_Description of the task_. Please copy out the lines in the entries that contain "images".

[Collected data]
=== Section Start ===

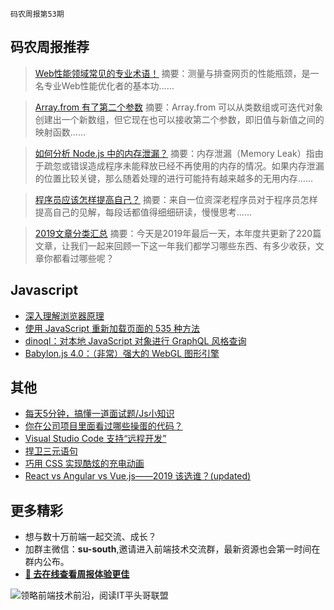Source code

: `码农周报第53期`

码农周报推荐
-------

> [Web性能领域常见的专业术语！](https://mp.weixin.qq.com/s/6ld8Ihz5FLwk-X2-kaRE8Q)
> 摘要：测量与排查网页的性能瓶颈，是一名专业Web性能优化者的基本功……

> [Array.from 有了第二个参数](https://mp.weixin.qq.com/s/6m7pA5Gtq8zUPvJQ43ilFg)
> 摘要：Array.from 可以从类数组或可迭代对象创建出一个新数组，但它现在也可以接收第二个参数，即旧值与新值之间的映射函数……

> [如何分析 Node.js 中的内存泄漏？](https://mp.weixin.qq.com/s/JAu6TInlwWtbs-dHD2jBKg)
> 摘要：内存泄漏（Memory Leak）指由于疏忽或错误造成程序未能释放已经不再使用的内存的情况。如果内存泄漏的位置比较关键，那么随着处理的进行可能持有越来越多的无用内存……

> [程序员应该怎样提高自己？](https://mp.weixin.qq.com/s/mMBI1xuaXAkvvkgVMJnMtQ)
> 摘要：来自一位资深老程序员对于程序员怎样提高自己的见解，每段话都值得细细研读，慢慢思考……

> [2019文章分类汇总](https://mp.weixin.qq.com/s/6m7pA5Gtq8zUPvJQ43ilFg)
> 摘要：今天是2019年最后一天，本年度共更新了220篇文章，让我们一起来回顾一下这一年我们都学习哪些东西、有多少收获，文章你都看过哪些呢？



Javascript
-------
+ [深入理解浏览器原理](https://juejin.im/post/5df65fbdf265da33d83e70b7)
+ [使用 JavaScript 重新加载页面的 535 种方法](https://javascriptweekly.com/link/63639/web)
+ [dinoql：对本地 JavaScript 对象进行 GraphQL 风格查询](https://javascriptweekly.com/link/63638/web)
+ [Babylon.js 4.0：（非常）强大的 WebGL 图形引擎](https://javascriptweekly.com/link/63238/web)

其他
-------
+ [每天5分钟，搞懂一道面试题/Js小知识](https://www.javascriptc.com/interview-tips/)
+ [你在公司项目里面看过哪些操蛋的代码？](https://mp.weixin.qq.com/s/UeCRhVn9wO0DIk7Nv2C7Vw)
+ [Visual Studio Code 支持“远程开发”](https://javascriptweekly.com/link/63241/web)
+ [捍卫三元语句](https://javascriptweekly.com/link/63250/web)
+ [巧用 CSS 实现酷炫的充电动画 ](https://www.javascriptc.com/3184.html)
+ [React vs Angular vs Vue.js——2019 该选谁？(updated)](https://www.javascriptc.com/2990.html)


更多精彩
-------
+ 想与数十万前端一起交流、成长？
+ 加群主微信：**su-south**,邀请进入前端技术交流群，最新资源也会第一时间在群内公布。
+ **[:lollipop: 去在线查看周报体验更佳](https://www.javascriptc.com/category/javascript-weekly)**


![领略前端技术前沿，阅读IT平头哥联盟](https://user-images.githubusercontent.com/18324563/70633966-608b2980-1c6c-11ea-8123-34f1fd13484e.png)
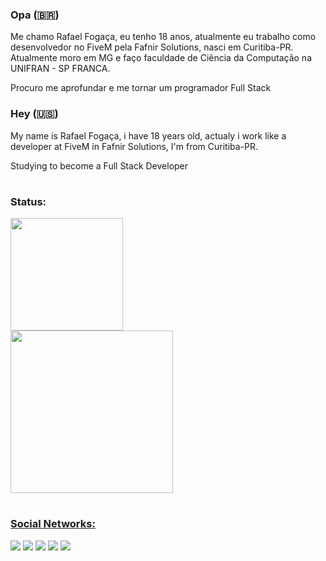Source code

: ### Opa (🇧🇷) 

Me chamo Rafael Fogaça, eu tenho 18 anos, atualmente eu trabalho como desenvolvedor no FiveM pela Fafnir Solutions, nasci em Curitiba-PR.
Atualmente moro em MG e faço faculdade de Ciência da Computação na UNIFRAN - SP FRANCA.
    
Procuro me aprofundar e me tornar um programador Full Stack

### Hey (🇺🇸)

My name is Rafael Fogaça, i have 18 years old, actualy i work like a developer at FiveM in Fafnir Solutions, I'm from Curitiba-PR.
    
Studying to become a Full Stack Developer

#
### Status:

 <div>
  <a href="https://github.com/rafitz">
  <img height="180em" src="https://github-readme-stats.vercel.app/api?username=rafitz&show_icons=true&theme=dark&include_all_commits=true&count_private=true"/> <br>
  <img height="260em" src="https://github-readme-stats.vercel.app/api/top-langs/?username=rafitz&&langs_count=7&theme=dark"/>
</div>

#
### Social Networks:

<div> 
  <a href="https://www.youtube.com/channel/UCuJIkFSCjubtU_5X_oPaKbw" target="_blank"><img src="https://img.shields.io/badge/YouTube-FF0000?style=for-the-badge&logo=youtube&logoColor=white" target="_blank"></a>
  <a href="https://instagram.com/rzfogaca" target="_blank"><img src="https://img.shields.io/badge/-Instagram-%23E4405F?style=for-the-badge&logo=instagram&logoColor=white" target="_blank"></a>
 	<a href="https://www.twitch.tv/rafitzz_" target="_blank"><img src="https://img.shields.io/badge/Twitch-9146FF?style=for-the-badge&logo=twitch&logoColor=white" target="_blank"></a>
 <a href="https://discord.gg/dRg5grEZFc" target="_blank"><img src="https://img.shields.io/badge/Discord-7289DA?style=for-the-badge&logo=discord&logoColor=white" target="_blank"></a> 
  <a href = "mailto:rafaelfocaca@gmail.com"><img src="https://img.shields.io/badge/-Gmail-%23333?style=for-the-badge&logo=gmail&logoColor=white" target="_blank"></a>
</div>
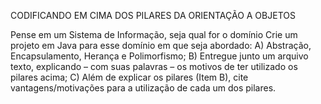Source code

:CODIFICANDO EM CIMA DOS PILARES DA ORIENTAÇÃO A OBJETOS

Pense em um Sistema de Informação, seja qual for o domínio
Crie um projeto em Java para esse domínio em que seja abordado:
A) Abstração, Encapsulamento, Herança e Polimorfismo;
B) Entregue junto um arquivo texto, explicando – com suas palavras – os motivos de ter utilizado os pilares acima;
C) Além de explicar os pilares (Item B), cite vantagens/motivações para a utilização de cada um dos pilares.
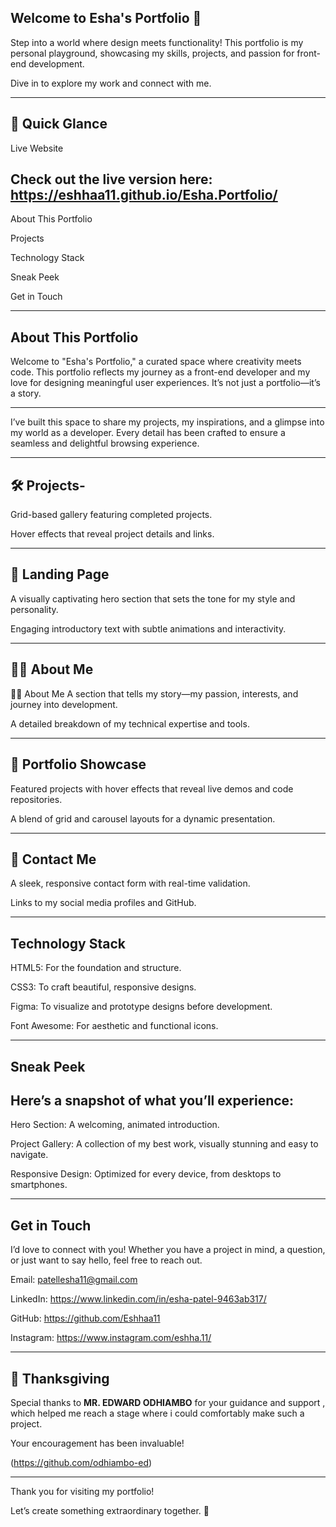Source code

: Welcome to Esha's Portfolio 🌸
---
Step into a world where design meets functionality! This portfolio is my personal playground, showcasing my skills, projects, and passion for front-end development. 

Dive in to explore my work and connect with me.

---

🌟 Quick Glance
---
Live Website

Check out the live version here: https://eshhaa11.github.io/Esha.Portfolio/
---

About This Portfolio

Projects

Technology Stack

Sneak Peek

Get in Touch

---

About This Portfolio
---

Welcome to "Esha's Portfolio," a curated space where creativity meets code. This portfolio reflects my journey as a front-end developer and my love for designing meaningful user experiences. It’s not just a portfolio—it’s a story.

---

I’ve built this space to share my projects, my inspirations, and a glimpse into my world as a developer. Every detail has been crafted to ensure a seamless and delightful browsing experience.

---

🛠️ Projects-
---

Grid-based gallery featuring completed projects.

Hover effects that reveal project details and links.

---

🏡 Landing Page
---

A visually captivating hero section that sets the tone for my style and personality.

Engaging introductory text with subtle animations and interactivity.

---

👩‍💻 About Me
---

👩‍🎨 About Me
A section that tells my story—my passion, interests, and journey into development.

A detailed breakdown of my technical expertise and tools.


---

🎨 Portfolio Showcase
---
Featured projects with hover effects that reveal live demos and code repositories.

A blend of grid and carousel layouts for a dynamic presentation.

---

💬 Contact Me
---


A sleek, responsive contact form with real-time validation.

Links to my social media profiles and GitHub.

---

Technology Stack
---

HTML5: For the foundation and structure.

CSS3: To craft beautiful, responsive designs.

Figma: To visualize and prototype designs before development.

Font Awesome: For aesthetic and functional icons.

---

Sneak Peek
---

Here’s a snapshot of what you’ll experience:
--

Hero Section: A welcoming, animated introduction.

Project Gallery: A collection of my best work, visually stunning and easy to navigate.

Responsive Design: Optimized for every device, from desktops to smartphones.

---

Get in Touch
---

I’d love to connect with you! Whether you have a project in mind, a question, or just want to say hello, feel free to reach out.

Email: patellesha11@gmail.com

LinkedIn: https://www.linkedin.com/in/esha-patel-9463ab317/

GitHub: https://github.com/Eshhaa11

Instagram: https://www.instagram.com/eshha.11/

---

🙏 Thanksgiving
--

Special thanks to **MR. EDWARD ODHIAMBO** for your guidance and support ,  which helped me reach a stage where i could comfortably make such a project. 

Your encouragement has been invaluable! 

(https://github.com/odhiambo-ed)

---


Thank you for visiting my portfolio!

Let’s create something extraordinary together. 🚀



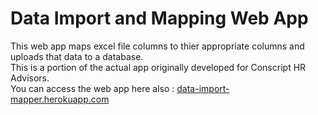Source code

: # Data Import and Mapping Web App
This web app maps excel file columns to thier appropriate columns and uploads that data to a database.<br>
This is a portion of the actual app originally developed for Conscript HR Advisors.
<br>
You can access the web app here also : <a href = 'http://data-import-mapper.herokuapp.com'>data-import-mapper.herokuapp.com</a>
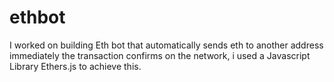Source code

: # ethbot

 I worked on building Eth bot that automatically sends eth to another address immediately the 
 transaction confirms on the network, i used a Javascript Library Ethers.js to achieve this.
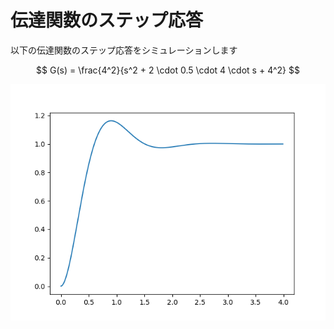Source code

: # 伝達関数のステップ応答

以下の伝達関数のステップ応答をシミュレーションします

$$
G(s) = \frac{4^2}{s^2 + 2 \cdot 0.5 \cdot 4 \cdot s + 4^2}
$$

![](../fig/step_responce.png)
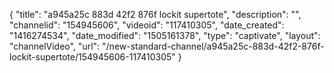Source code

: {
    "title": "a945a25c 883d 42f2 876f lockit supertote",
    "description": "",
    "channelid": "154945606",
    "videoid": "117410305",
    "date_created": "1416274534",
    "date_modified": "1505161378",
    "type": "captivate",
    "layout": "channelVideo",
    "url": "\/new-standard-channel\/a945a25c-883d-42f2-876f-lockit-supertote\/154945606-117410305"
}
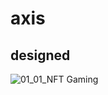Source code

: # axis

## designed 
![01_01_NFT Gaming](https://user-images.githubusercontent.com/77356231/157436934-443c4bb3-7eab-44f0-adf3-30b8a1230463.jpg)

=== Section End ===

_Output of the exercise_.
![领略前端技术前沿，阅读IT平头哥联盟](https://user-images.githubusercontent.com/18324563/70633966-608b2980-1c6c-11ea-8123-34f1fd13484e.png)
![01_01_NFT Gaming](https://user-images.githubusercontent.com/77356231/157436934-443c4bb3-7eab-44f0-adf3-30b8a1230463.jpg)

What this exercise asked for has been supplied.